Researchers found that from 2010 to 2017, African forests lost an estimated 106 billion kilograms of biomass each year, a figure roughly equal to the weight of 106 million cars.
The most severely affected regions include the tropical moist broadleaf forests of the Democratic Republic of Congo, Madagascar and several parts of West Africa, where tree loss has been particularly extensive.
The study, released in Scientific Reports, was conducted by experts from the National Centre for Earth Observation at the Universities of Leicester, Sheffield and Edinburgh, who relied on machine learning and satellite imagery to monitor trends in stored carbon across more than a decade.
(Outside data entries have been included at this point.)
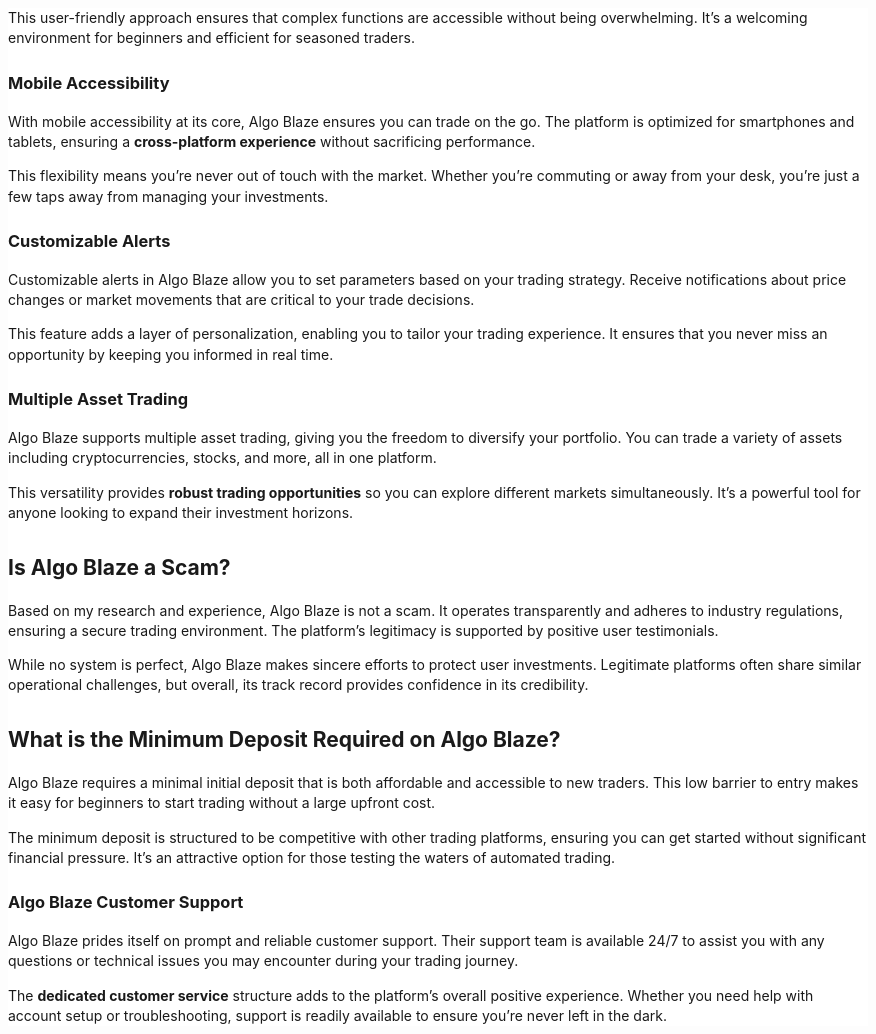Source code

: This user-friendly approach ensures that complex functions are accessible without being overwhelming. It’s a welcoming environment for beginners and efficient for seasoned traders.

### Mobile Accessibility  
With mobile accessibility at its core, Algo Blaze ensures you can trade on the go. The platform is optimized for smartphones and tablets, ensuring a **cross-platform experience** without sacrificing performance.  

This flexibility means you’re never out of touch with the market. Whether you’re commuting or away from your desk, you’re just a few taps away from managing your investments.

### Customizable Alerts  
Customizable alerts in Algo Blaze allow you to set parameters based on your trading strategy. Receive notifications about price changes or market movements that are critical to your trade decisions.  

This feature adds a layer of personalization, enabling you to tailor your trading experience. It ensures that you never miss an opportunity by keeping you informed in real time.

### Multiple Asset Trading  
Algo Blaze supports multiple asset trading, giving you the freedom to diversify your portfolio. You can trade a variety of assets including cryptocurrencies, stocks, and more, all in one platform.  

This versatility provides **robust trading opportunities** so you can explore different markets simultaneously. It’s a powerful tool for anyone looking to expand their investment horizons.

## Is Algo Blaze a Scam?  
Based on my research and experience, Algo Blaze is not a scam. It operates transparently and adheres to industry regulations, ensuring a secure trading environment. The platform’s legitimacy is supported by positive user testimonials.  

While no system is perfect, Algo Blaze makes sincere efforts to protect user investments. Legitimate platforms often share similar operational challenges, but overall, its track record provides confidence in its credibility.

## What is the Minimum Deposit Required on Algo Blaze?  
Algo Blaze requires a minimal initial deposit that is both affordable and accessible to new traders. This low barrier to entry makes it easy for beginners to start trading without a large upfront cost.  

The minimum deposit is structured to be competitive with other trading platforms, ensuring you can get started without significant financial pressure. It’s an attractive option for those testing the waters of automated trading.

### Algo Blaze Customer Support  
Algo Blaze prides itself on prompt and reliable customer support. Their support team is available 24/7 to assist you with any questions or technical issues you may encounter during your trading journey.  

The **dedicated customer service** structure adds to the platform’s overall positive experience. Whether you need help with account setup or troubleshooting, support is readily available to ensure you’re never left in the dark.
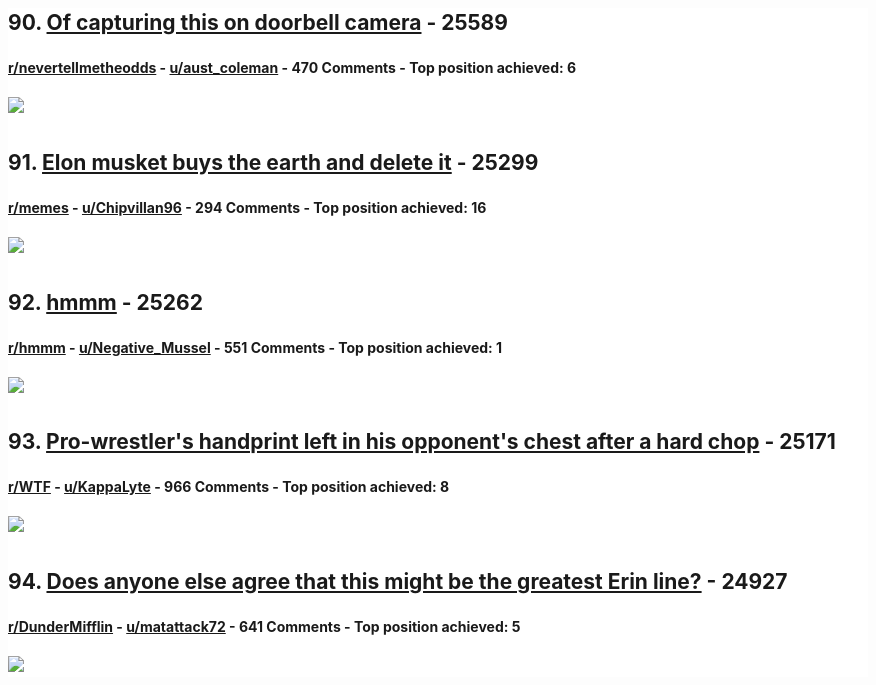 ## 90. [Of capturing this on doorbell camera](http://reddit.com/r/nevertellmetheodds/comments/albtdh/of_capturing_this_on_doorbell_camera/) - 25589
#### [r/nevertellmetheodds](http://reddit.com/r/nevertellmetheodds) - [u/aust_coleman](http://reddit.com/u/aust_coleman) - 470 Comments - Top position achieved: 6

<a href="https://v.redd.it/7clo0sciqjd21"><img src="https://b.thumbs.redditmedia.com/TvwBCIgvGvgVi0c1up6jZaOLbENVftEniCdABV0mvdI.jpg"></img></a>

## 91. [Elon musket buys the earth and delete it](http://reddit.com/r/memes/comments/alb9uj/elon_musket_buys_the_earth_and_delete_it/) - 25299
#### [r/memes](http://reddit.com/r/memes) - [u/Chipvillan96](http://reddit.com/u/Chipvillan96) - 294 Comments - Top position achieved: 16

<a href="https://i.redd.it/gzr3fvv2bjd21.jpg"><img src="https://b.thumbs.redditmedia.com/sLwZddtiHuwujNC6pqHXpJ0WxIUMAFGBIIUCIgk2yZQ.jpg"></img></a>

## 92. [hmmm](http://reddit.com/r/hmmm/comments/aladh2/hmmm/) - 25262
#### [r/hmmm](http://reddit.com/r/hmmm) - [u/Negative_Mussel](http://reddit.com/u/Negative_Mussel) - 551 Comments - Top position achieved: 1

<a href="https://i.redd.it/84b2ra9zjid21.jpg"><img src="image"></img></a>

## 93. [Pro-wrestler's handprint left in his opponent's chest after a hard chop](http://reddit.com/r/WTF/comments/ali7bb/prowrestlers_handprint_left_in_his_opponents/) - 25171
#### [r/WTF](http://reddit.com/r/WTF) - [u/KappaLyte](http://reddit.com/u/KappaLyte) - 966 Comments - Top position achieved: 8

<a href="https://i.imgur.com/KWIfrjG.png"><img src="https://b.thumbs.redditmedia.com/wsKZtldm0Vpbtzvwbv9OKpQmDdy7ABpmjWLJTVqS9iI.jpg"></img></a>

## 94. [Does anyone else agree that this might be the greatest Erin line?](http://reddit.com/r/DunderMifflin/comments/alcvgl/does_anyone_else_agree_that_this_might_be_the/) - 24927
#### [r/DunderMifflin](http://reddit.com/r/DunderMifflin) - [u/matattack72](http://reddit.com/u/matattack72) - 641 Comments - Top position achieved: 5

<a href="https://i.redd.it/vu6585uofkd21.gif"><img src="https://b.thumbs.redditmedia.com/Yn5_3FCEK2SJo3I6BHr96DpgpD4O9x9Ukl3dHuCGWmk.jpg"></img></a>
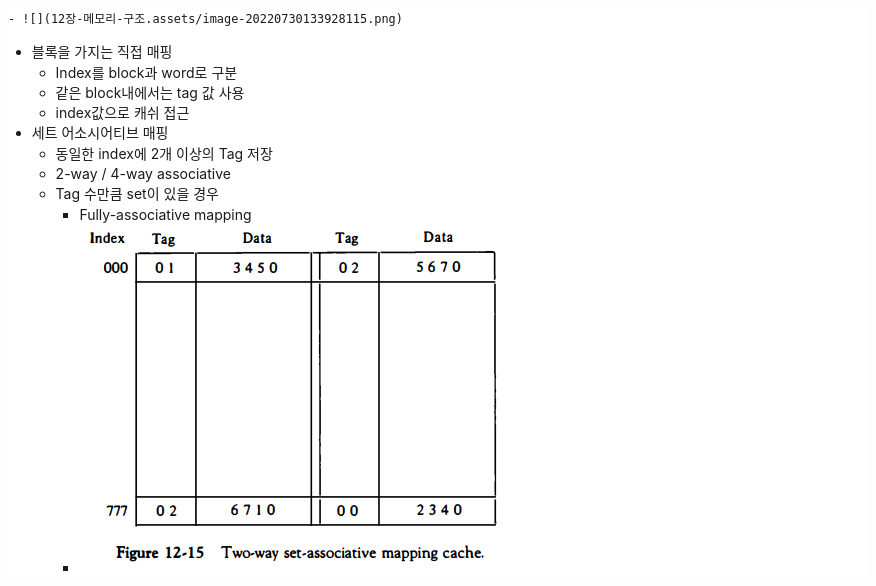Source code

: 	- ![](12장-메모리-구조.assets/image-20220730133928115.png)
- 블록을 가지는 직접 매핑
	- Index를 block과 word로 구분
	- 같은 block내에서는 tag 값 사용
	- index값으로 캐쉬 접근
- 세트 어소시어티브 매핑
	- 동일한 index에 2개 이상의 Tag 저장
	- 2-way / 4-way associative
	- Tag 수만큼 set이 있을 경우
		- Fully-associative mapping
		- ![](12장-메모리-구조.assets/image-20220730135042763.png)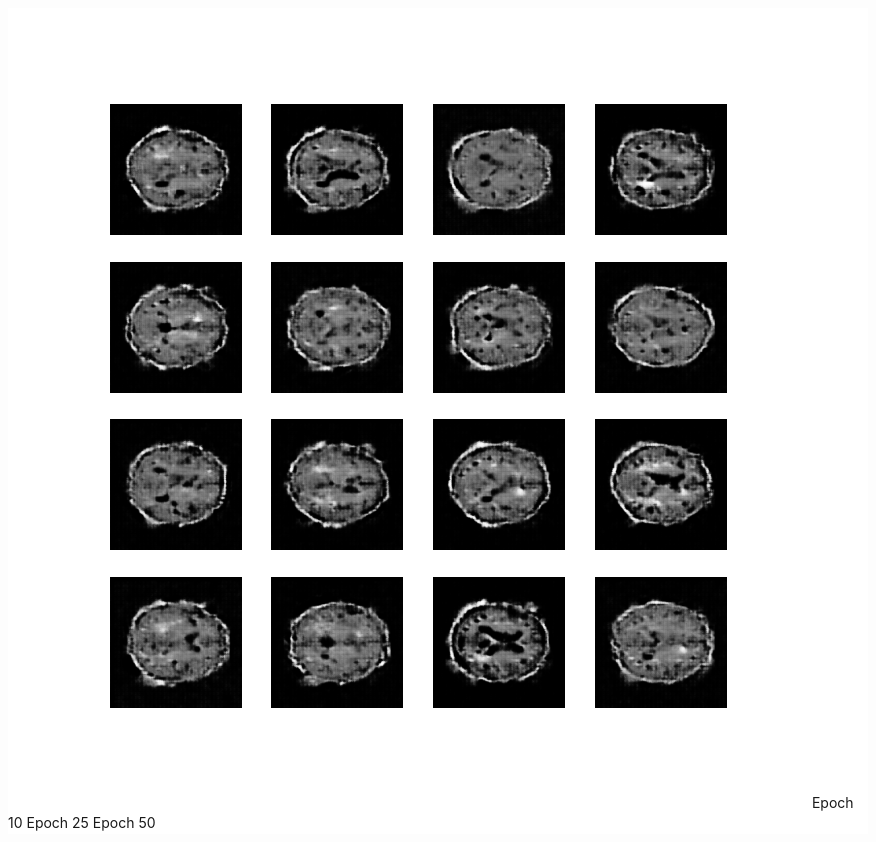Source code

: <td><img src="epoch_images/image_at_epoch_0003.png"></td>
</tr>
<tr>
<td> Epoch 10</td><td> Epoch 25</td><td> Epoch 50</td>
</tr>
<tr>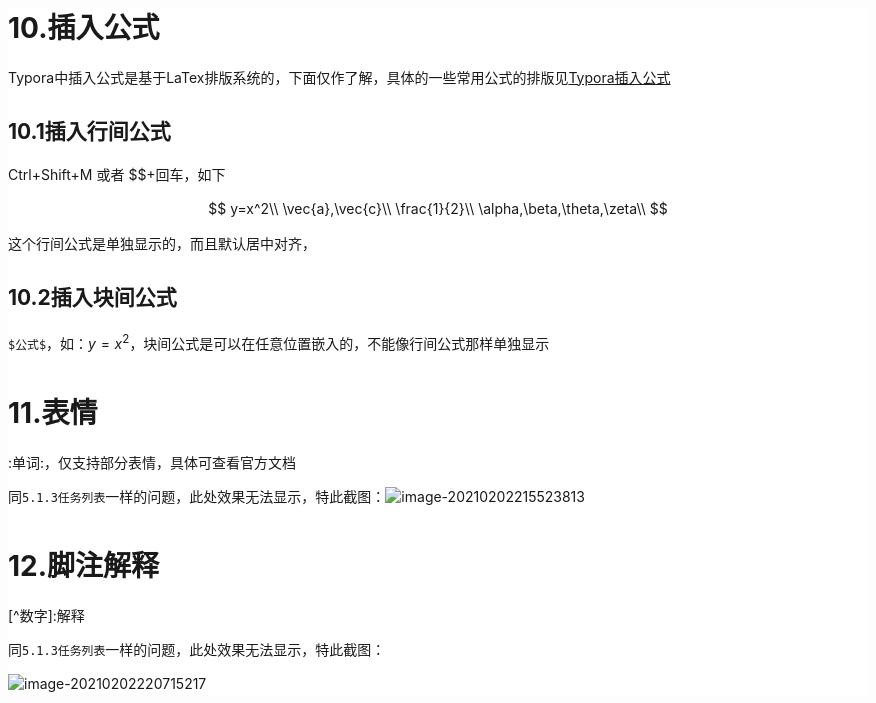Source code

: # 10.插入公式

Typora中插入公式是基于LaTex排版系统的，下面仅作了解，具体的一些常用公式的排版见[Typora插入公式](https://zhenyoung.github.io/2021/02/02/Typora%E6%8F%92%E5%85%A5%E5%85%AC%E5%BC%8F/)



## 10.1插入行间公式

Ctrl+Shift+M 或者 $$+回车，如下


$$
y=x^2\\
\vec{a},\vec{c}\\
\frac{1}{2}\\
\alpha,\beta,\theta,\zeta\\
$$

这个行间公式是单独显示的，而且默认居中对齐，

## 10.2插入块间公式

`$公式$`，如：$y=x^2$，块间公式是可以在任意位置嵌入的，不能像行间公式那样单独显示

# 11.表情

:单词:，仅支持部分表情，具体可查看官方文档

同`5.1.3任务列表`一样的问题，此处效果无法显示，特此截图：![image-20210202215523813](https://pic-blogs.oss-cn-beijing.aliyuncs.com/img/image-20210202215523813.png)

# 12.脚注解释

\[^数字]:解释

同`5.1.3任务列表`一样的问题，此处效果无法显示，特此截图：

![image-20210202220715217](https://pic-blogs.oss-cn-beijing.aliyuncs.com/img/image-20210202220715217.png)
Their analysis showed that between 2007 and 2010, African forests were still gaining carbon, but the persistent rise in forest destruction afterwards tipped the balance, causing the continent to emit more carbon than it captures.
The researchers warn that unless swift and large-scale measures are taken to halt forest loss, the world risks undermining one of its most crucial natural systems for regulating greenhouse gases.
They pointed to Brazil’s Tropical Forest Forever Facility (TFFF) as an example of a promising initiative aimed at protecting forests by compensating nations that preserve their tree cover.
The TFFF seeks to mobilise over $100 billion in funding for long-term forest conservation by creating financial incentives for countries to avoid deforestation and keep natural ecosystems intact.
However, despite the ambition behind the initiative, only a few countries have joined, collectively contributing around $6.5 billion—far below the scale needed to address the crisis.
Prof Heiko Balzter, a senior author of the study and director of the Institute for Environmental Futures at the University of Leicester, emphasized the necessity of rapidly expanding support for the TFFF to curb the accelerating forest losses.
He argued that the findings make it clear that stronger safeguards must be implemented worldwide to protect tropical forests, which remain among the most efficient natural mechanisms for carbon sequestration.
Balzter also reminded policymakers that despite global commitments made at the COP26 summit in Glasgow to end deforestation by 2030, current progress is far too slow to meet that target.
He stressed that initiatives like the TFFF offer governments and private investors a practical avenue to counter the root causes of deforestation, including mining activities and agricultural expansion, but only if more nations participate and provide adequate funding.
The study’s authors caution that without urgent intervention, forest-dependent regions in Africa and beyond may become even more substantial sources of emissions, intensifying the climate crisis and diminishing the planet’s overall capacity to recover.